■ TASK INPUTS:
§
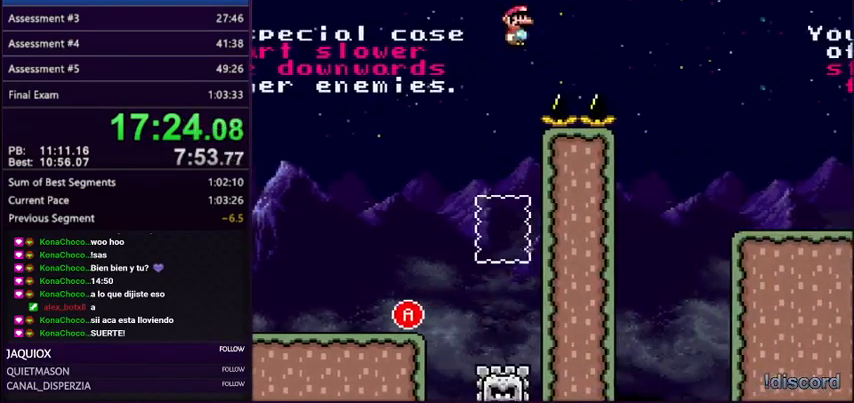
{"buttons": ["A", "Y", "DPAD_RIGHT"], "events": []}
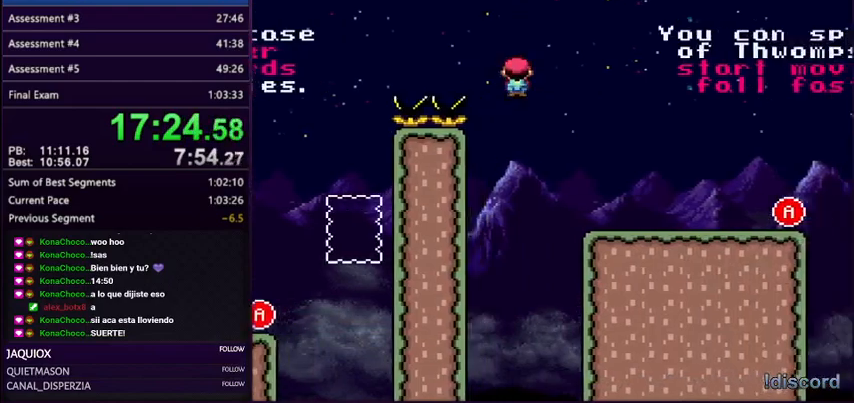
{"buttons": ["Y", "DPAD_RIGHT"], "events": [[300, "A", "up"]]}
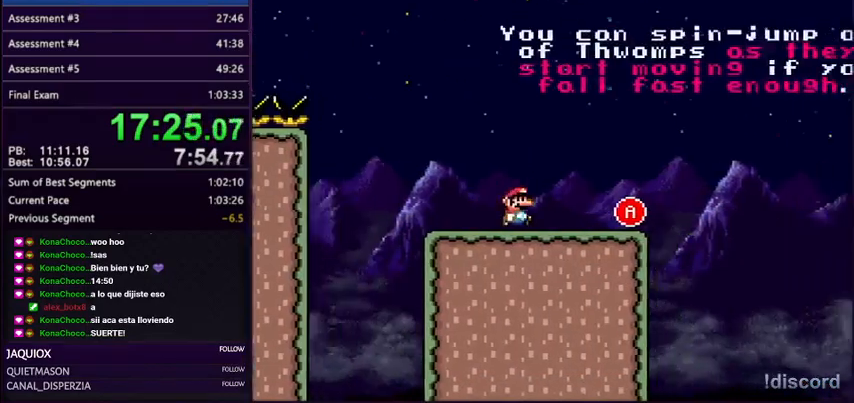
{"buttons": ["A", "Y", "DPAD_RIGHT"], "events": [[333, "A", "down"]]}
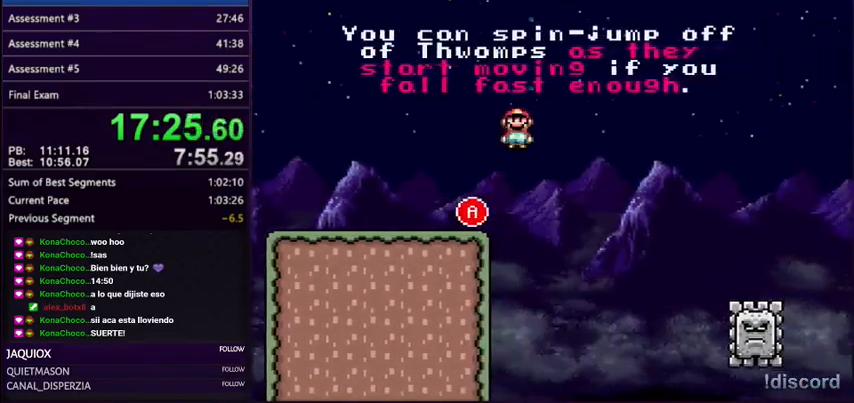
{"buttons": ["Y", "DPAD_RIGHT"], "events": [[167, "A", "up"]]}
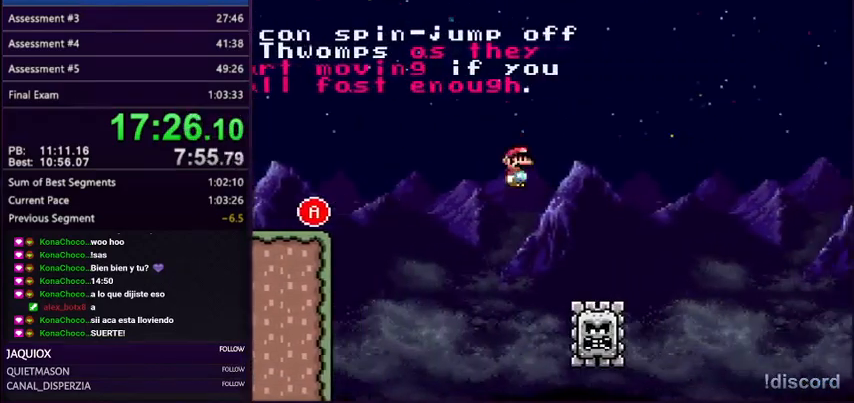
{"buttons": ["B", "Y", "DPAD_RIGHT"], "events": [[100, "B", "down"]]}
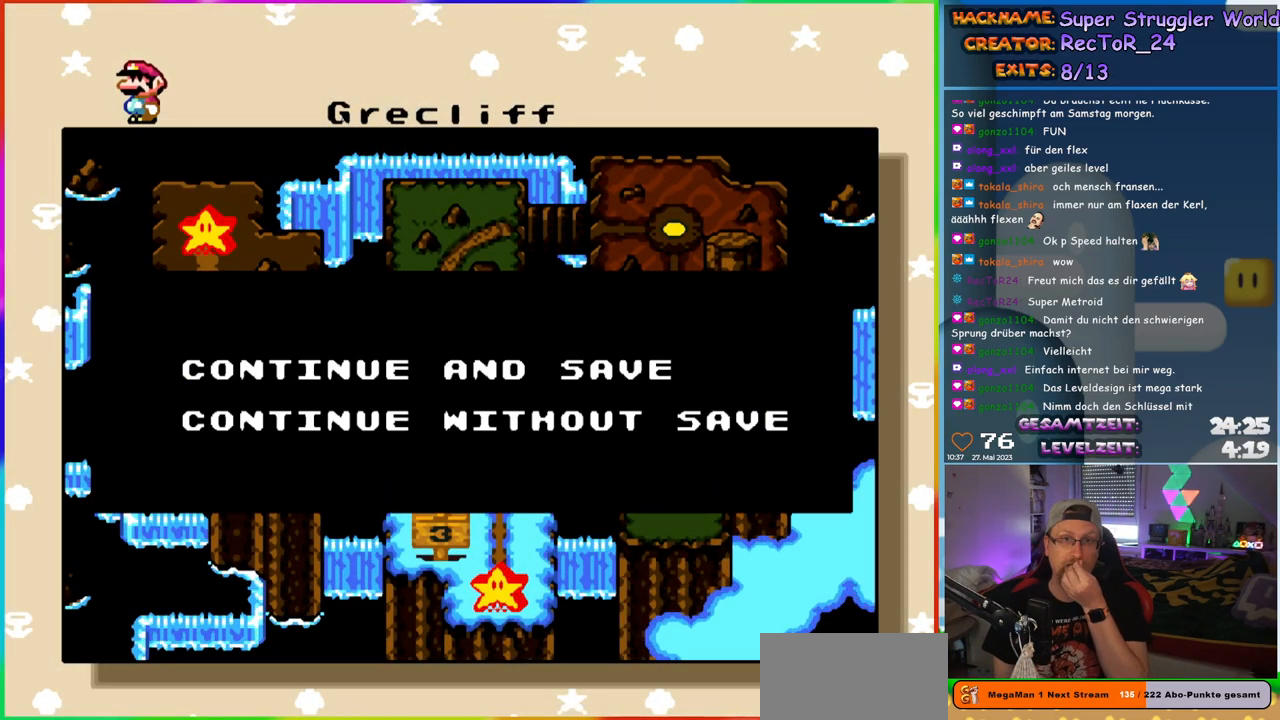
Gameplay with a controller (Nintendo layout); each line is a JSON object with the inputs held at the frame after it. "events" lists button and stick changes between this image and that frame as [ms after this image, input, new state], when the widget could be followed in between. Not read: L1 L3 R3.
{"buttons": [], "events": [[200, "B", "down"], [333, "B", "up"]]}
§
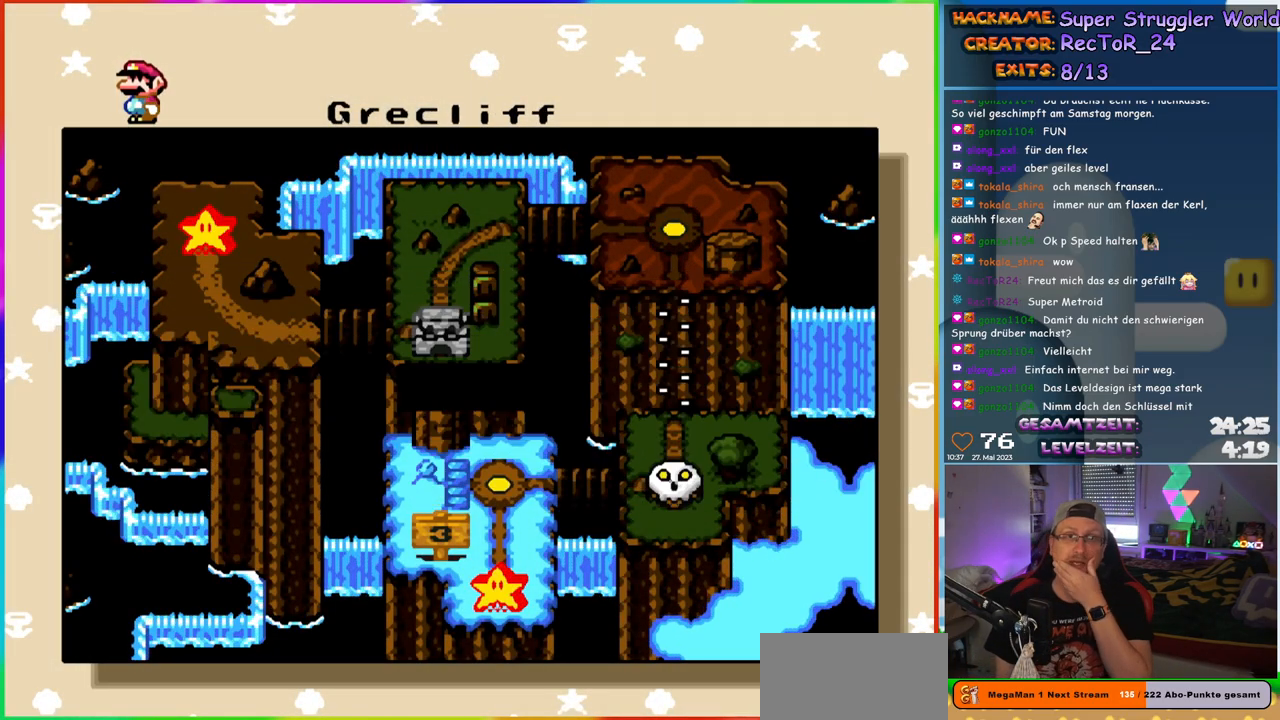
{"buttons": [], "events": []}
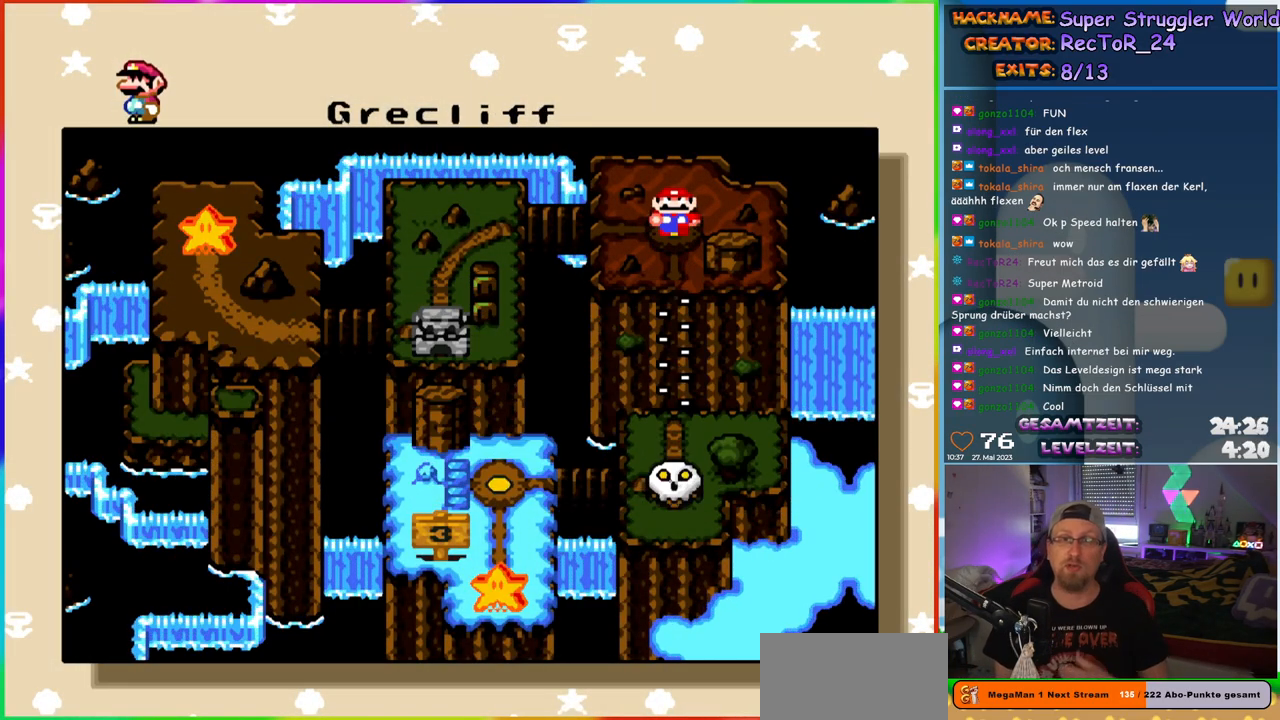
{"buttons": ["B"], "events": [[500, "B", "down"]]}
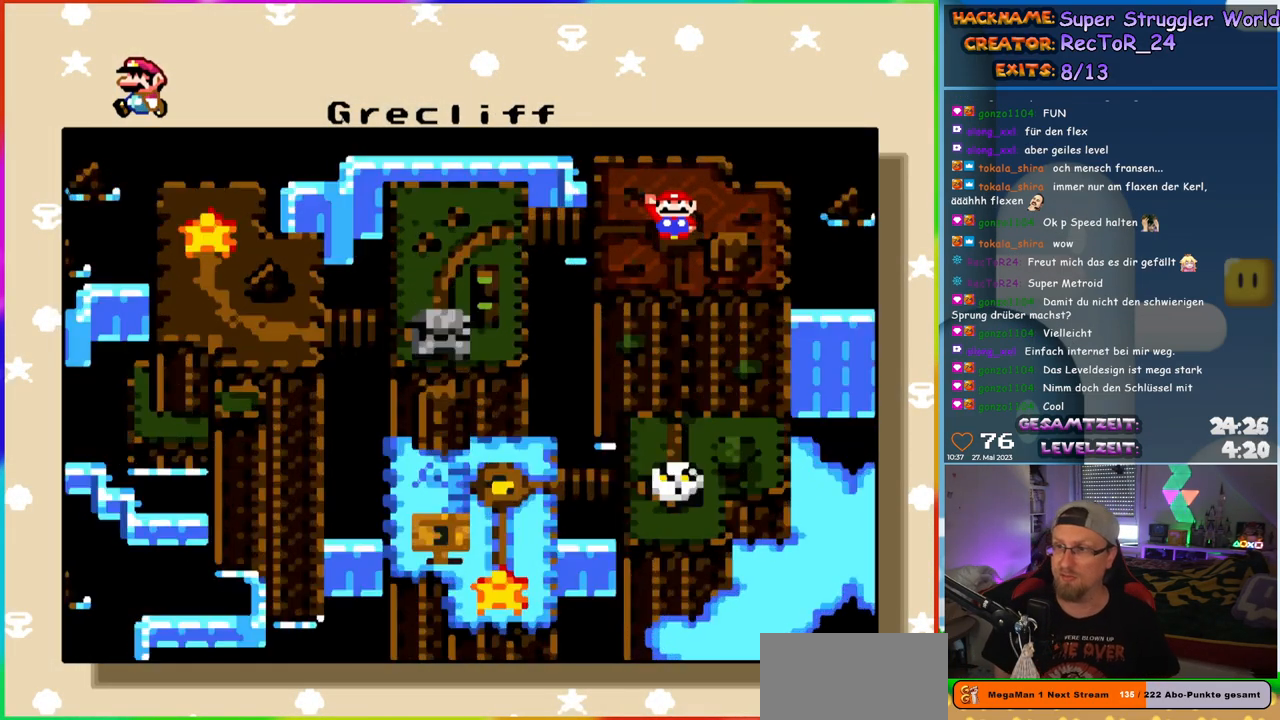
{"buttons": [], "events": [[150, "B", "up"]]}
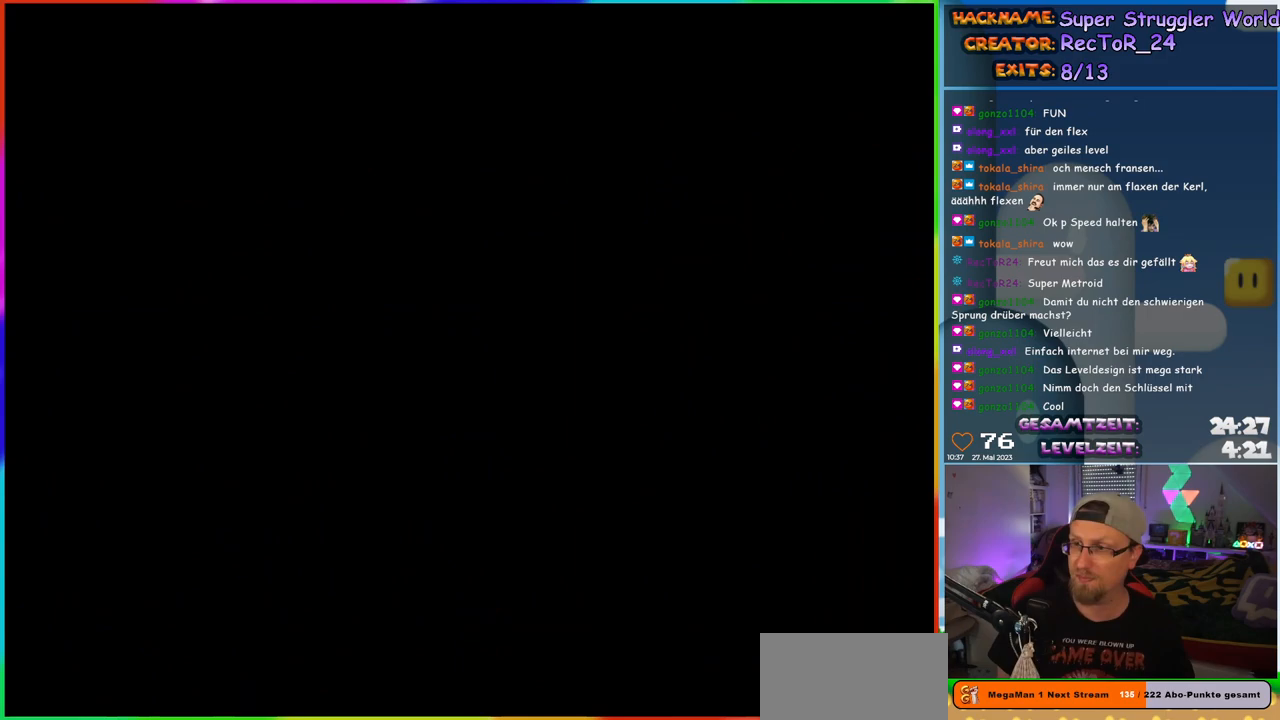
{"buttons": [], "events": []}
§
■ EXERCISE: Scan the lines above for the word "down", then copy each line that has it.

■ RESPONSE:
{"buttons": ["A", "Y", "DPAD_RIGHT"], "events": [[333, "A", "down"]]}
{"buttons": ["B", "Y", "DPAD_RIGHT"], "events": [[100, "B", "down"]]}
{"buttons": [], "events": [[200, "B", "down"], [333, "B", "up"]]}
{"buttons": ["B"], "events": [[500, "B", "down"]]}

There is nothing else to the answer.